The term 'samkhya' is derived from the word sankhya (numbers), referring to the listing or numbering of the basic principles, purusha, the twenty-four principles of prakrti, and the 'right discrimination' between these principles. Purusha is unproduced, free from all action and modification, without attributes, all-pervading consciousness, individual and separate for each body. When Pradhana manifests it becomes the efficient and the material cause of creation. Prakrti is eternal and all-pervading, unlimited and the material cause, eternally producing everything but insentient.

==Vedanta==
The Brahma Sutras of Badarayana are the oldest extent comprehensive treatment in a systematic manner of the vast corpus of Vedic Thought.
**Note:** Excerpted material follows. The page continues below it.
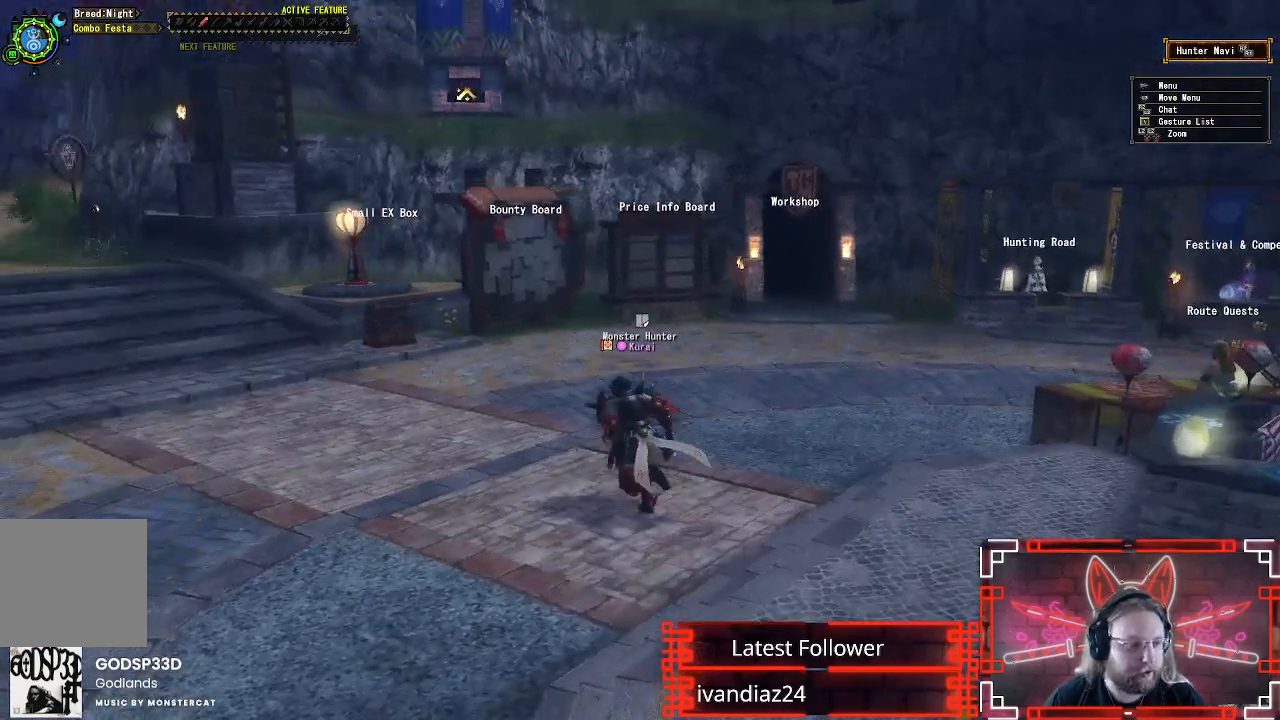
{"buttons": ["R1"], "left_stick": "up-left", "right_stick": "center", "events": [[150, "right_stick", "left"], [350, "right_stick", "center"]]}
In B.S.I.i.5, Badarayana states that pradhana is asabadam, 'not mentioned in the Upanishads', and therefor to be rejected.

===Advaita Vedanta===
Brahma Sutra I.i.5 states:

The Pradhana of the Samkhyas is not the cause of the universe, because it is not mentioned in the Upanishads, which fact is clear from the fact of seeing (or thinking).
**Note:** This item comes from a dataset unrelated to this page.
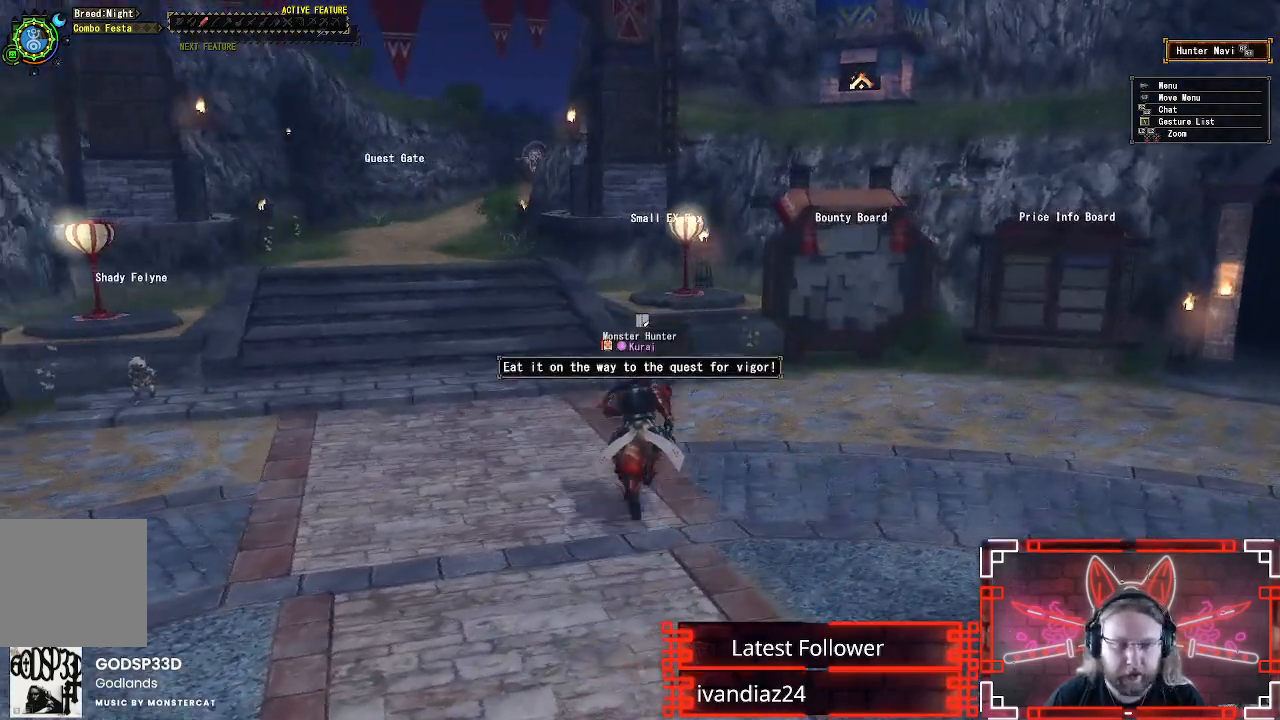
{"buttons": ["R1"], "left_stick": "up", "right_stick": "center", "events": [[83, "right_stick", "left"], [300, "left_stick", "up"], [300, "right_stick", "center"]]}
Sankara (and Ramanuja) interpret the word asabadam (meaning 'not mentioned in the Upanishads') in ईक्षतेर्नाशब्दम् to mean the pradhana of the Samkhyas, and na (meaning not) as the denial of pradhana being the cause of the universe, because it is not mentioned in the Upanishads. For Badarayana, the word 'ikshate' (meaning seeing or thinking) refers to Brahman, who visualized and created prana (the vital force, Prasna Upanishad VI.3-4), and created the worlds (Aitareya Upanishad I.i.1-2).

Sankara, in his commentary on the Brahma Sutras, argues:
- A. insentient pradhana cannot illuminate sattva, which can only be illumined by the consciousness of the witnessing Soul,
- B. an insentient pradhana cannot have the sentient Atman or Brahman as its essence,
- C. Atman implies a conscious entity in the primary sense which can instruct; here Brahman is that Existence which visualizes and not Pradhana,
- D. Pradhana is not even indirectly referred to by the Upanishads as the sentient Atman; even if it is the cause of all objects of experience, it will still remain unknown, because the experiencing subjects as a class are not modifications of Pradhana,
- E. sentient beings can merge only in a conscious entity which Pradhana is not,
- F. consciousness is apprehended uniformly as the first cause,
- G. Shvetashvatara Upanishad (VI.9) introduces the all-knowing God, who has no master or originator or ordainer, as the cause and the ordainer of the masters of the organs.

According to Chattopadhyaya, sutra I.i.12 – आनन्दमयोऽभ्यासात्, is textually wrong, it should have been worded anandobhyasat because ananda is absolute freedom; if ananda is embodied it becomes non-limited, i.e. subjected to limitation.

According to Sivananda, the inert pradhana cannot create, because activity is necessary for creation. It is not a directive intelligent entity which could initiate activity, and there is no external agency to urge it to act, or restrain it from action. A spontaneous action of pradhana is not possible; it cannot modify in the absence of purpose, and it cannot have a desire to evolve. Purusa is intelligent and indifferent, but there is no third agency to bring Purusa near Pradhana to effect a connection between the two for starting the activity of creation. Pradhana cannot be active, because there can be no relation of principal or subordinate guna, when the gunas are in equilibrium to constitute Pradhana. Creation cannot proceed from inert or dead matter.

===Madhvacharya===
Madhva, the founder of Tattvavada (Realism), interprets the word asabadam to refer to Brahman, who is inexpressible because he is an object of knowledge. Madhva contends that an object presented in illusory perception is an absolute unreality, and no illusion can be explained without the acceptance of two necessary reals – adhisthana ('substratum') and pradhana ('prototype') of the superimposed object (aropya). In the Dvaita school of Hindu philosophy, Ishvara, the cause of the universe is the svatantra tattva ('independent reality'), and the created universe is the asvatantra tattva ('dependent reality'), which is a transformation of pradhana ('matter').